Cuphead: The Difficulty with Difficulty

Cuphead, the ’30s animation-inspired run-and-gun platformer, is a very good game. The countless 10/10 ratings tell you that. As you are also no doubt aware, Cuphead is bloody difficult, to put it bluntly. Coming into this, I will admit that I am very late to the game, with it having released in September 2017, but an important dialogue has started revolving around the issues of difficulty and “ableism”, and I feel the need to weigh-in.

cuphead
Playnation

Cuphead for me plays very much like a pretty Mega Man game, with the key distinction that the bosses and run-and-gun areas are presented as separate entities. Some may question why I’m likening Cuphead to Mega Man as opposed to Dark Souls, and that’s simply because Cuphead is unequivocally a descendant of the likes of Contra (a.k.a. Gryzor), Mega Man, and Ghosts ‘n Goblins. These games are hard, with Ghosts ‘n Goblins without a doubt being one of the most brutal games I have ever played, but they were designed this way for a reason. Due to hardware limitations at the time, these games were extremely short. To ensure that players didn’t feel ripped off, they created an artificial extension of gameplay by making these games hard. Back then, you wouldn’t finish a game, you would beat a game.

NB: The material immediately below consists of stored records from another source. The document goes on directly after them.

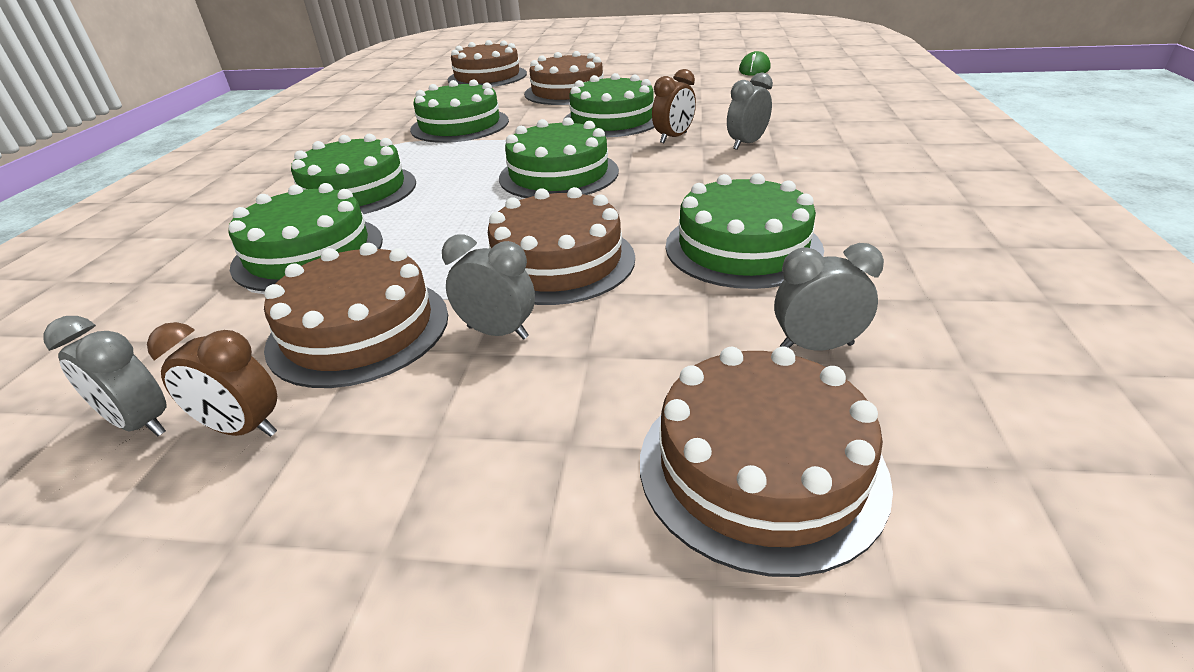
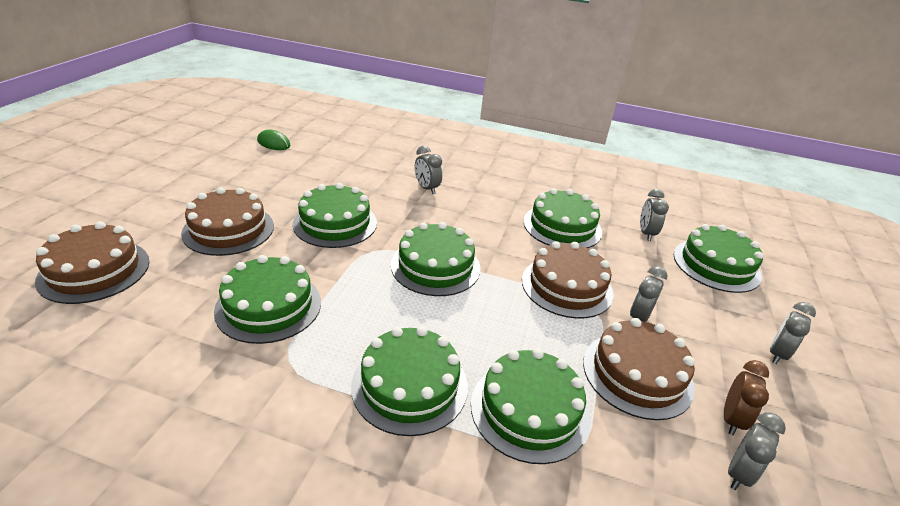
camera: 85 degrees left, 0 degrees up
(410, 542) = (777, 354): none -> grey clock
(673, 138) = (396, 208): brown clock -> none
(760, 467) = (716, 265): brown cake -> green cake

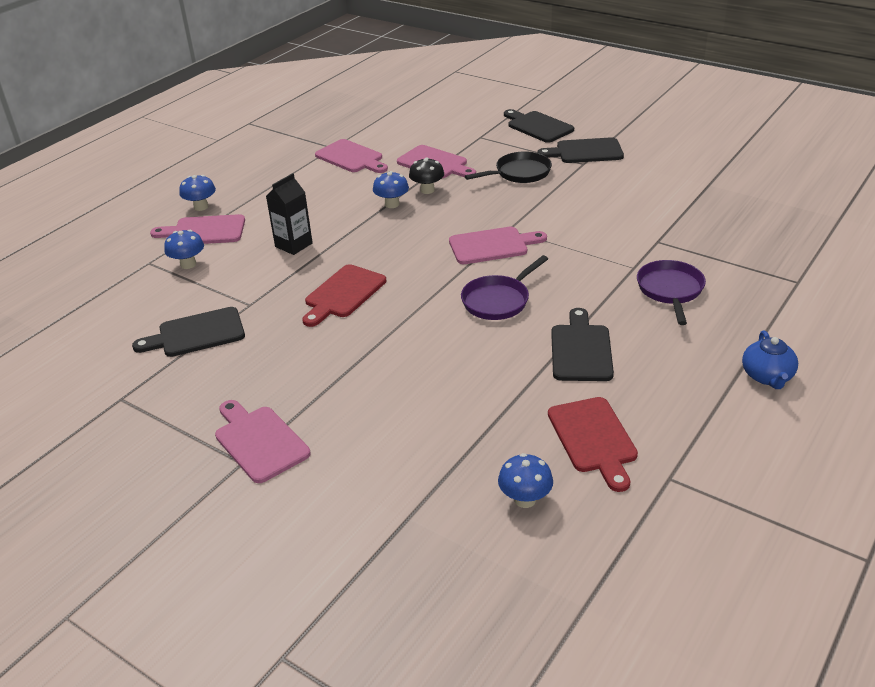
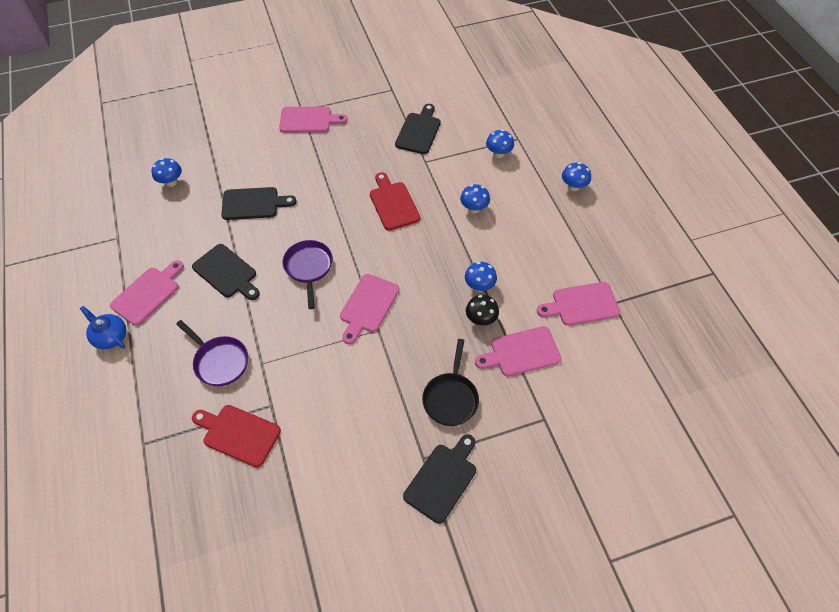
camera: 125 degrees right, 20 degrees up
(204, 231) = (535, 175): pink cutting board -> pink cutting board (148, 293)
(293, 245) = (474, 208): black carton -> blue mushroom
(538, 126) = (526, 483): black cutting board -> black cutting board (253, 203)
(593, 439) = (169, 229): red cutting board -> red cutting board (238, 434)

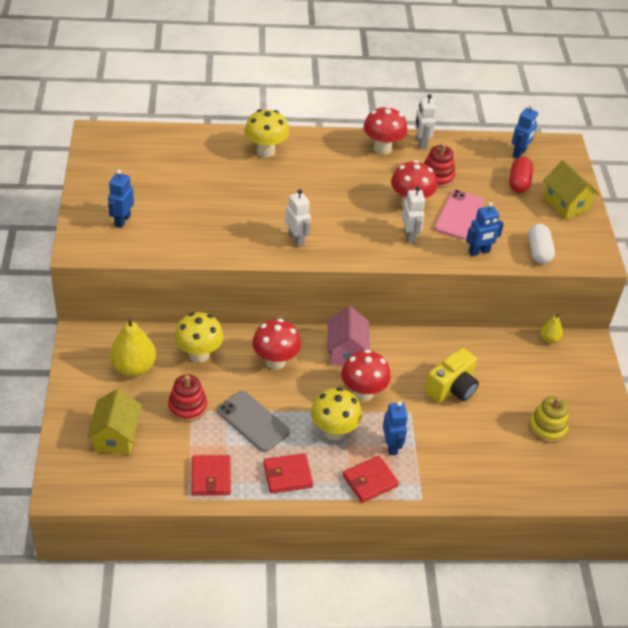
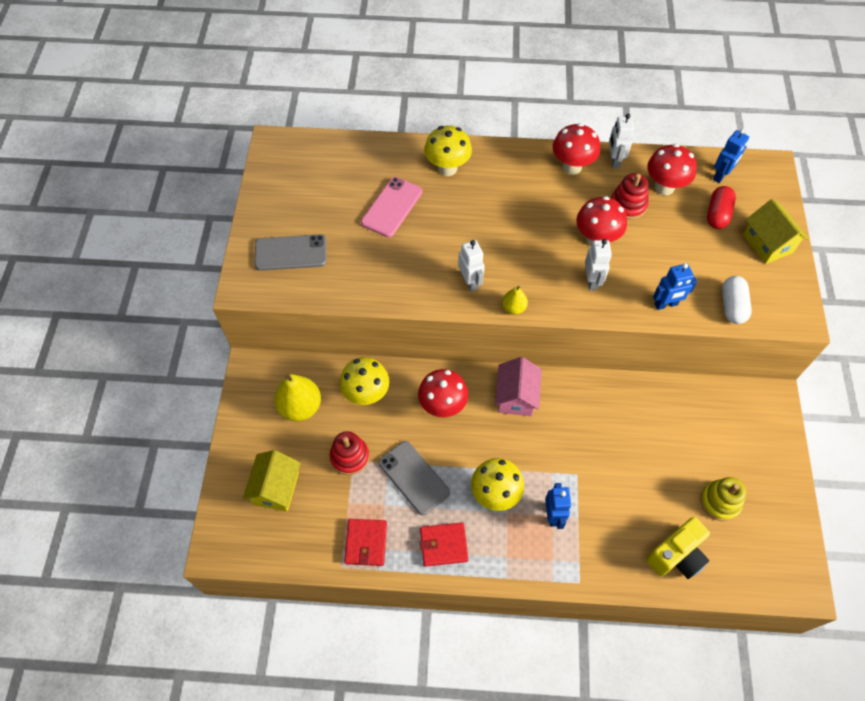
camera: 10 degrees right, 15 degrees up
(122, 220) = (291, 253): blue robot -> grey phone
(363, 393) = (529, 448): red mushroom -> red mushroom (664, 187)
(370, 481) = (527, 557): red wallet -> none
(452, 389) = (622, 448): yellow camera -> yellow camera (676, 555)
(459, 215) = (648, 255): pink phone -> pink phone (392, 207)
(549, 339) = (731, 390): yellow pear -> yellow pear (513, 308)

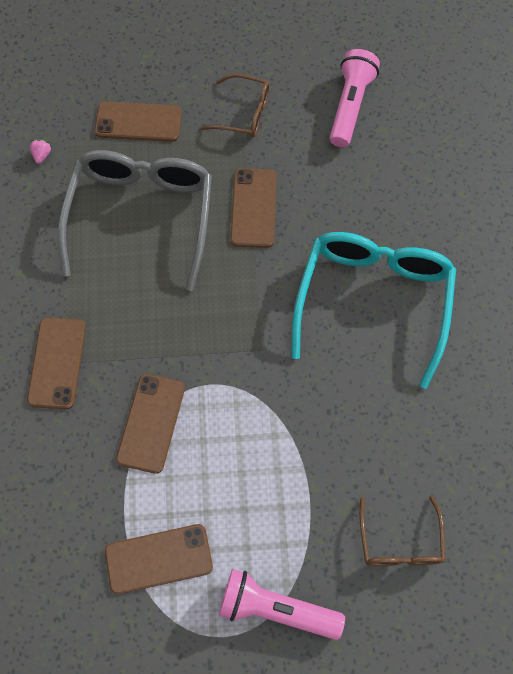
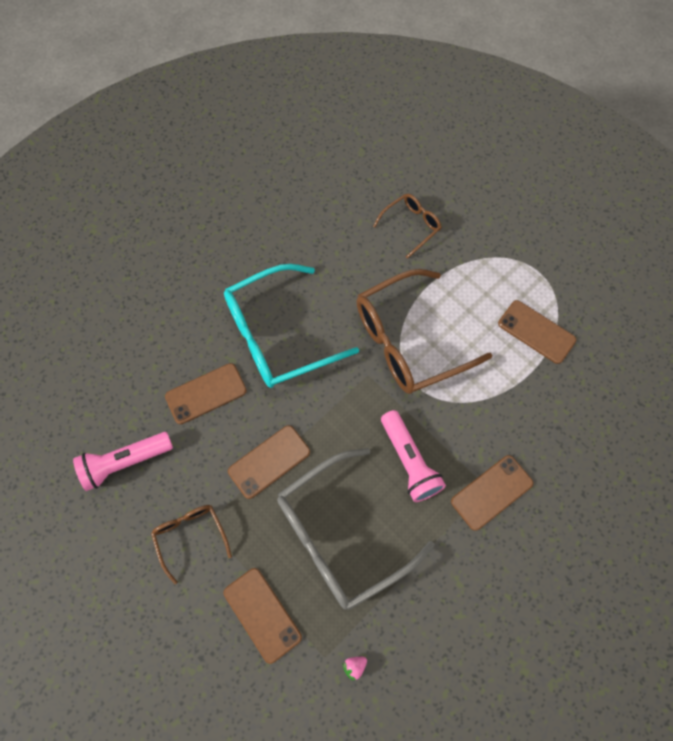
camera: 130 degrees left, 0 degrees up
(151, 423) = (471, 400): brown phone -> brown phone (206, 393)
(263, 417) = (408, 341): none -> brown glasses
(276, 609) = (500, 257): pink flashlight -> pink flashlight (409, 461)

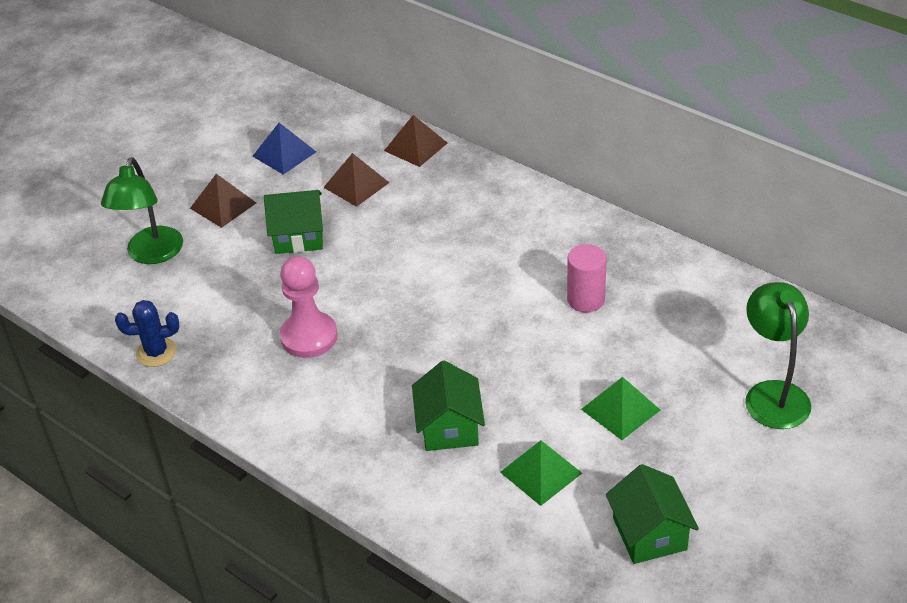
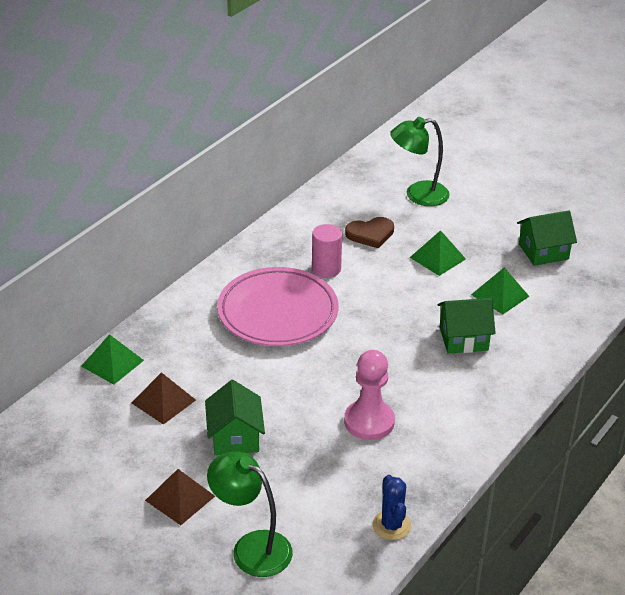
camera: 95 degrees left, 5 degrees down
(152, 254) = (251, 547): green lamp -> green lamp turned 150 degrees counterclockwise
(284, 154) = (103, 457): blue pyramid -> none
(415, 146) = (112, 363): brown pyramid -> green pyramid
(499, 260) = (278, 312): none -> pink plate
(667, 341) = (370, 234): none -> brown heart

As the industry subsequently evolved, games were now able to tell amazing stories through the leaps in graphics. No longer was the consumer looking forward to being greeted at the end of a game with a badly translated message of “Congraturation”, but instead an interwoven narrative with a beginning, middle, and end. This is where the idea of game difficulty most prominently reared its head. No longer was the player expected to rise to the challenge of the game, but rather the game would lower itself as to allow the player the ability to see all the gorgeous cut-scenes and environments that the developers worked so hard on. Games would try to circumvent this with brutal difficulty modes which could give players a genuine challenge, but the option was there for a player of lesser gaming prowess to experience the game.

Video games are the only medium in existence whereby the amount of content you can access is directly limited by your skill level. It would be outrageous if halfway through a film, it stopped to quiz you or ask you to perform some kind of task where failure meant you were unable to see the rest of it, and this is what some believe is the issue with video games. So where does Cuphead fit into all of this? The early areas of Cuphead feature two difficulty modes: Simple and Regular. When playing on Simple, enemy attacks are a lot slower and more telegraphed, allowing for players not familiar with this more retro style of platformer to get a grip on the controls. Complaints come from the fact that you simply cannot complete the game in Simple mode. The game cuts off progression and forces you to replay it in Regular more often (or so I’m told). The Simple mode is a training tool designed to give people the abilities required to play and beat the game.

So is it inherently wrong that some players will never see the end of Cuphead because the game is too hard for them? I personally feel the answer is no. Video games as a medium are, at their core, interactive experiences, and have a duty to convey certain feelings and emotions to the player. Losing a comrade permanently in X-COM or Fire Emblem will hit me much harder than a cut-scene with nameless Soldier Number Four getting killed any day of the week, because in a game where I am in command, I feel the weight of every move and decision. I come to care about my squad and genuinely want them to succeed. Dark Souls and Cuphead are just employing a different style of storytelling. You can’t experience the feeling of overcoming insurmountable odds if the game doesn’t punish and kill you over, and over, and over again, because in a game where you’ve made a deal with the devil, it’s rather fitting that collecting contracts will give you hell.

After that awful pun, I should just quickly say that Cuphead is a lovingly crafted game made by people so dedicated to their art that they mortgaged their houses just to have a higher budget to work with. It’s stunning to look at, the music is astounding (especially King Dice’s theme), and it’s a refreshingly challenging gaming experience which doesn’t share the Dark Souls titles’ oppressive atmosphere. I urge everyone to at the very least find a friend who owns the game and give it a go. You won’t regret it.